But success, unlike their wines, had often been bitter. Uncle Mike Gallo, Joe’s brother, served time in prison for bootlegging. In 1932, their parents, Joe and Susie, suddenly and mysteriously moved from the family home to a rundown farm, where a year later both were found shot dead. Even more devastating was the death in 1958 of Julio and Aileen’s youngest son, Phillip, who shot himself in his bedroom.

Now it was the mid-60s, and Julio wanted to do something his neighbors and competitors had not done first — make a decent table wine most Americans could afford. At the time, there was no fine-wine industry in America, and most people who drank wine did so for its alcoholic content. The brothers became convinced American adults were ready to have wine with their food. What they weren’t sure about, however, was how to give it to them.

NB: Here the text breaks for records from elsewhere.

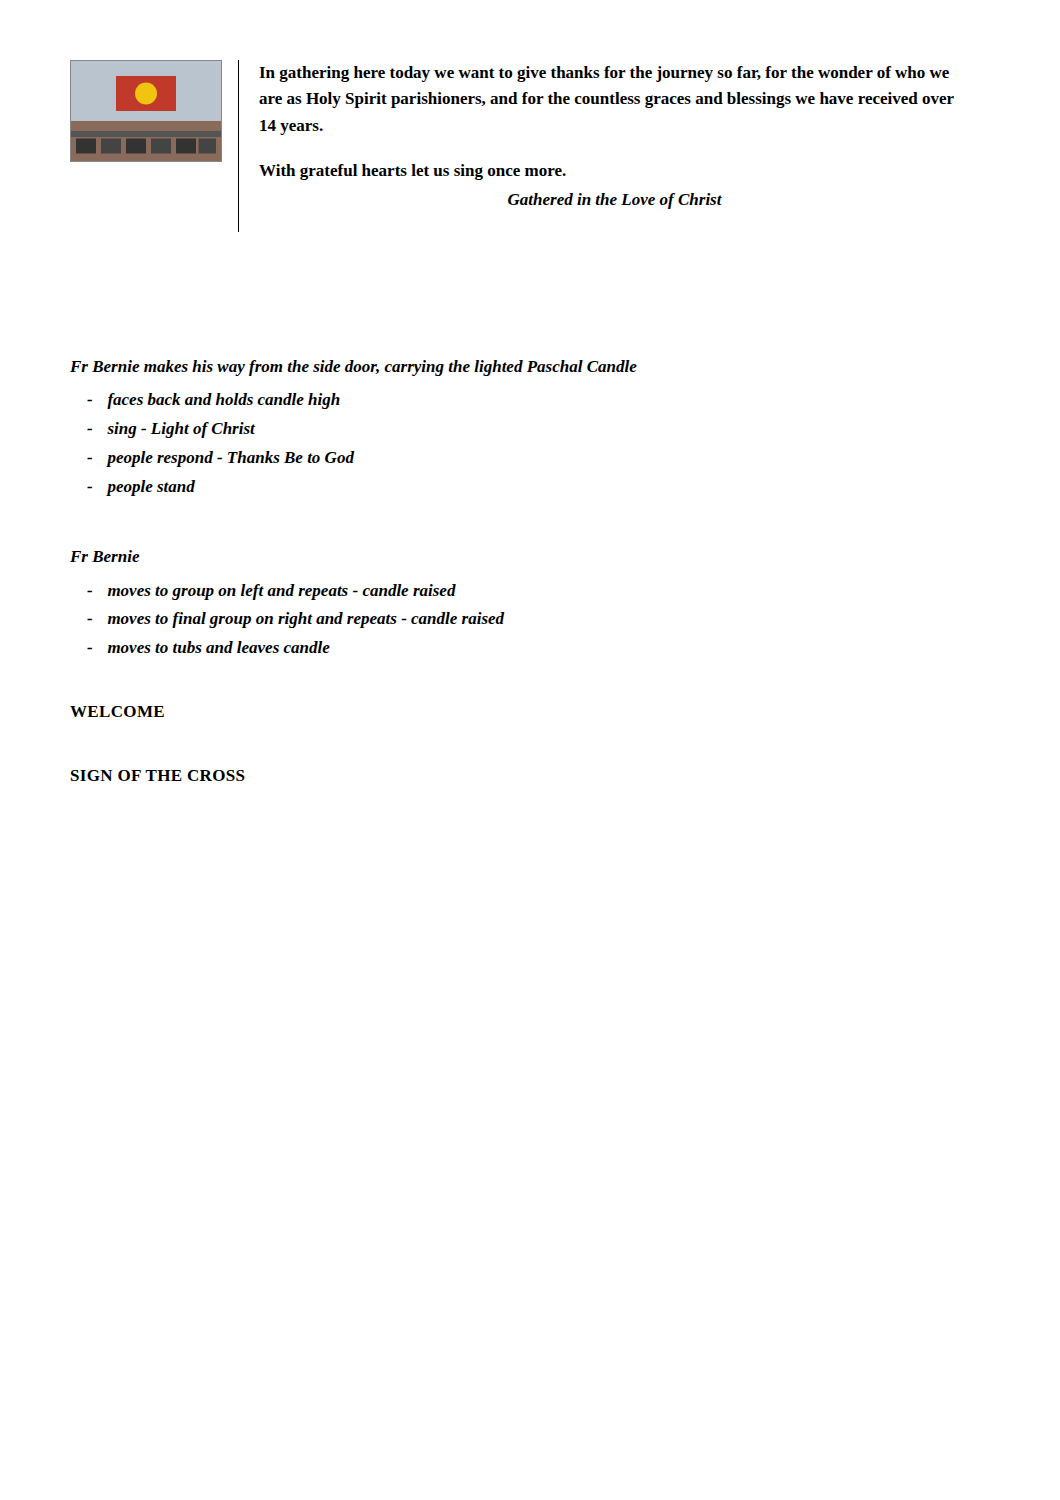In gathering here today we want to give thanks for the journey so far, for the wonder of who we are as Holy Spirit parishioners, and for the countless graces and blessings we have received over 14 years.
With grateful hearts let us sing once more. Gathered in the Love of Christ
Fr Bernie makes his way from the side door, carrying the lighted Paschal Candle
faces back and holds candle high
sing - Light of Christ
people respond - Thanks Be to God
people stand
Fr Bernie
moves to group on left and repeats - candle raised
moves to final group on right and repeats - candle raised
moves to tubs and leaves candle
WELCOME
SIGN OF THE CROSS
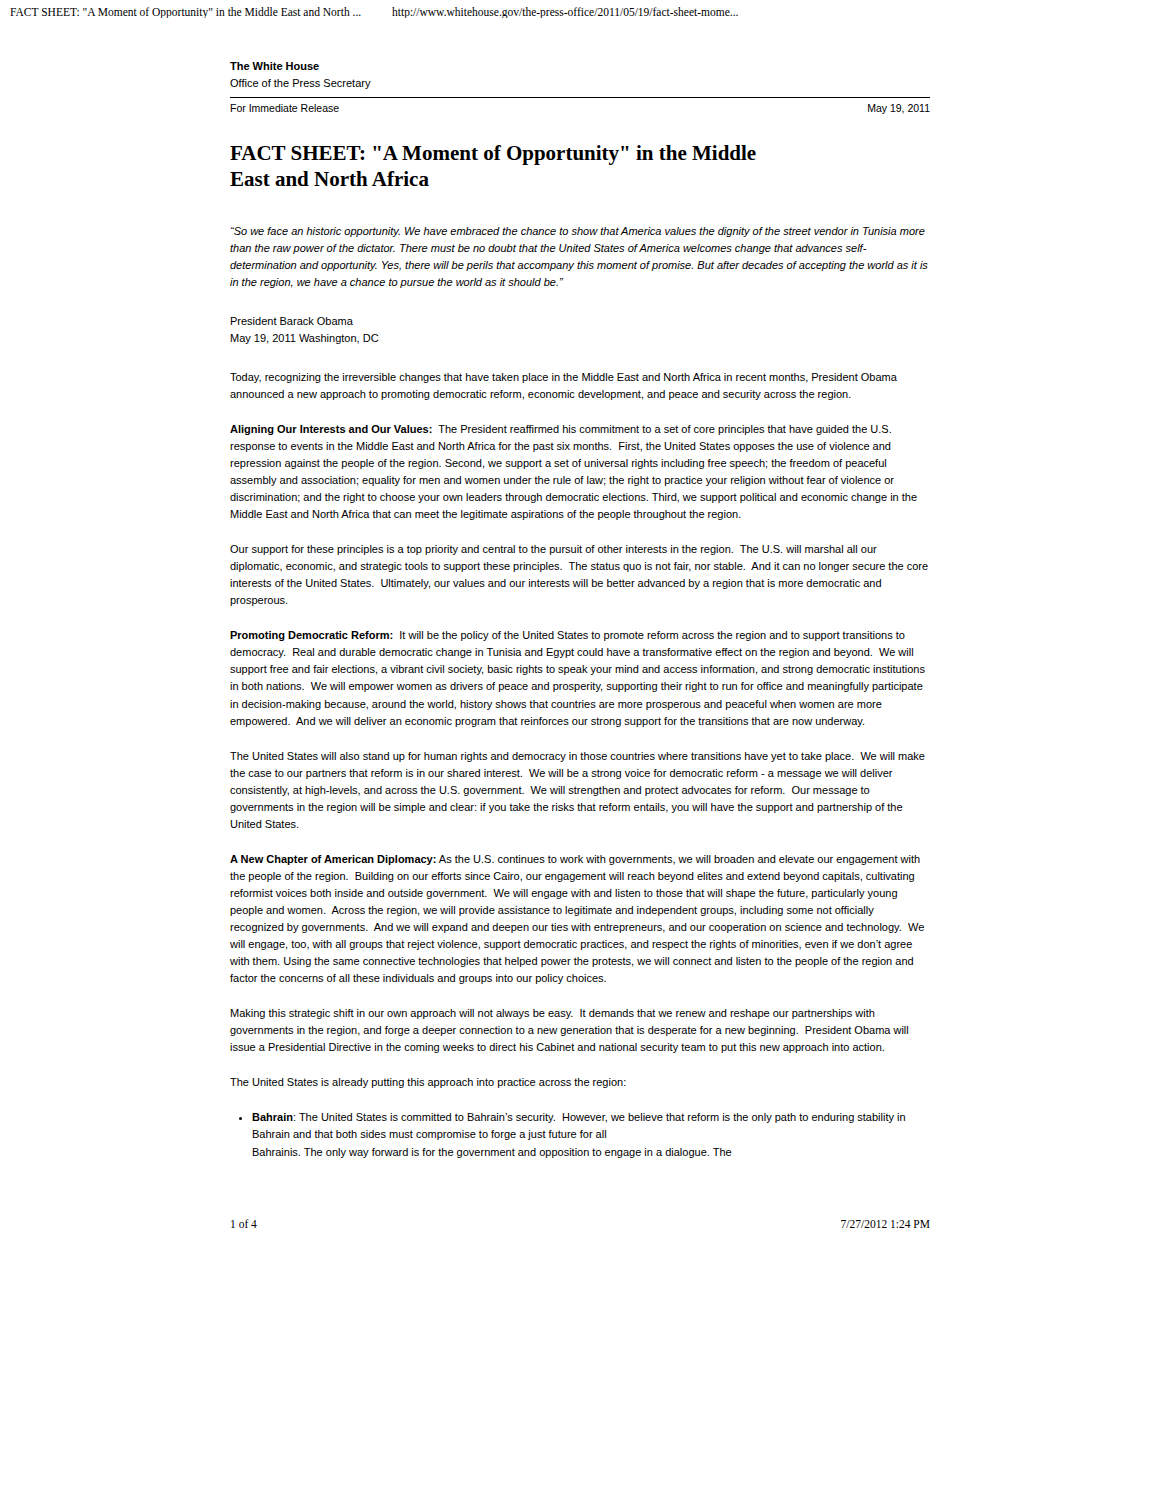FACT SHEET: "A Moment of Opportunity" in the Middle East and North ... http://www.whitehouse.gov/the-press-office/2011/05/19/fact-sheet-mome...
The White House
Office of the Press Secretary
For Immediate Release May 19, 2011
FACT SHEET: "A Moment of Opportunity" in the Middle
East and North Africa
“So we face an historic opportunity. We have embraced the chance to show that America values the dignity of the street vendor in Tunisia more than the raw power of the dictator. There must be no doubt that the United States of America welcomes change that advances self-determination and opportunity. Yes, there will be perils that accompany this moment of promise. But after decades of accepting the world as it is in the region, we have a chance to pursue the world as it should be.”
President Barack Obama
May 19, 2011 Washington, DC
Today, recognizing the irreversible changes that have taken place in the Middle East and North Africa in recent months, President Obama announced a new approach to promoting democratic reform, economic development, and peace and security across the region.
Aligning Our Interests and Our Values: The President reaffirmed his commitment to a set of core principles that have guided the U.S. response to events in the Middle East and North Africa for the past six months. First, the United States opposes the use of violence and repression against the people of the region. Second, we support a set of universal rights including free speech; the freedom of peaceful assembly and association; equality for men and women under the rule of law; the right to practice your religion without fear of violence or discrimination; and the right to choose your own leaders through democratic elections. Third, we support political and economic change in the Middle East and North Africa that can meet the legitimate aspirations of the people throughout the region.
Our support for these principles is a top priority and central to the pursuit of other interests in the region. The U.S. will marshal all our diplomatic, economic, and strategic tools to support these principles. The status quo is not fair, nor stable. And it can no longer secure the core interests of the United States. Ultimately, our values and our interests will be better advanced by a region that is more democratic and prosperous.
Promoting Democratic Reform: It will be the policy of the United States to promote reform across the region and to support transitions to democracy. Real and durable democratic change in Tunisia and Egypt could have a transformative effect on the region and beyond. We will support free and fair elections, a vibrant civil society, basic rights to speak your mind and access information, and strong democratic institutions in both nations. We will empower women as drivers of peace and prosperity, supporting their right to run for office and meaningfully participate in decision-making because, around the world, history shows that countries are more prosperous and peaceful when women are more empowered. And we will deliver an economic program that reinforces our strong support for the transitions that are now underway.
The United States will also stand up for human rights and democracy in those countries where transitions have yet to take place. We will make the case to our partners that reform is in our shared interest. We will be a strong voice for democratic reform - a message we will deliver consistently, at high-levels, and across the U.S. government. We will strengthen and protect advocates for reform. Our message to governments in the region will be simple and clear: if you take the risks that reform entails, you will have the support and partnership of the United States.
A New Chapter of American Diplomacy: As the U.S. continues to work with governments, we will broaden and elevate our engagement with the people of the region. Building on our efforts since Cairo, our engagement will reach beyond elites and extend beyond capitals, cultivating reformist voices both inside and outside government. We will engage with and listen to those that will shape the future, particularly young people and women. Across the region, we will provide assistance to legitimate and independent groups, including some not officially recognized by governments. And we will expand and deepen our ties with entrepreneurs, and our cooperation on science and technology. We will engage, too, with all groups that reject violence, support democratic practices, and respect the rights of minorities, even if we don’t agree with them. Using the same connective technologies that helped power the protests, we will connect and listen to the people of the region and factor the concerns of all these individuals and groups into our policy choices.
Making this strategic shift in our own approach will not always be easy. It demands that we renew and reshape our partnerships with governments in the region, and forge a deeper connection to a new generation that is desperate for a new beginning. President Obama will issue a Presidential Directive in the coming weeks to direct his Cabinet and national security team to put this new approach into action.
The United States is already putting this approach into practice across the region:
Bahrain: The United States is committed to Bahrain’s security. However, we believe that reform is the only path to enduring stability in Bahrain and that both sides must compromise to forge a just future for all
Bahrainis. The only way forward is for the government and opposition to engage in a dialogue. The
1 of 4 7/27/2012 1:24 PM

“Some winery executives were allowed to order cases of wine at no charge for their personal use, and Ernest noticed that those who seemed to have more sophisticated tastes requested Gallo’s robust reds,” wrote Ellen Hawkes, author of “Blood and Wine: The unauthorized story of the Gallo wine empire.” But even those wines were anemic compared with what the emerging Napa Valley was producing at higher prices.

Julio set to work, buying expensive grapes from Napa and Sonoma to blend with Central Valley Petite Sirah and his favorite variety, Zinfandel. He also started blending back heartier, more-tannic press wine to give added body. To emphasize the change, the wine was named Hearty Burgundy, even though it tasted nothing like Burgundy’s Pinot Noirs.

Instant success

Launched in 1964, Hearty Burgundy quickly captured America’s palate, offering fruit-forward berry flavors, just like Napa’s Bordeaux blends, but with a sweeter, less-tannic finish. Although the Gallo family does not report sales figures, author Peter Quimme wrote in his 1975 “The Signet Book of American Wine,” that Hearty Burgundy was already selling two million cases annually within ten years.

Better still was the critical reaction. In 1970, five years after its launch, Los Angeles Times columnist Robert Lawrence Balzer, the Robert Parker of his day, compared Hearty Burgundy, 89 cents a bottle, with Burgundy’s Romanée-Conti, $20.95. Noting “each is of exceptional value,” Hearty Burgundy, Balzer wrote, claims “to nothing more than being a wine ‘pour le soif’ — a thirst-quenching dinner wine of remarkably reliable virtue.”

The crowning tribute to Julio’s winemaking and Ernest’s business acumen was a 1972 Time magazine story, “American Wine: There’s Gold in Them Thar Grapes,” with the brothers on the cover as label art for a bottle of Hearty Burgundy. In the article, one of the early winemaking icons of Napa Valley, Joe Heitz, said, “Ernest Gallo has done more for the industry than any individual alive.”

Hearty Burgundy is very much alive today, although no longer dominant, and few wine critics ever taste it. It sells for $9 for a 1.5-liter bottle, and, “Yes, the wine still has some Zinfandel and Petite Sirah in the blend always!” says Gallo spokesman Lon Gallagher.

Julio died in a vineyard accident in 1993, and Ernest passed on in 2007. In 2014, both were commemorated during the 50th anniversary of Hearty Burgundy. Many wine-sophisticated baby boomers reported it had been their parents’ table pour. And Ernest’s granddaughter, Stephanie Gallo, one of 15 Gallos employed in the family business now worth about $10 billion, paid tribute: “This was Julio’s favorite wine the one he was proudest of.”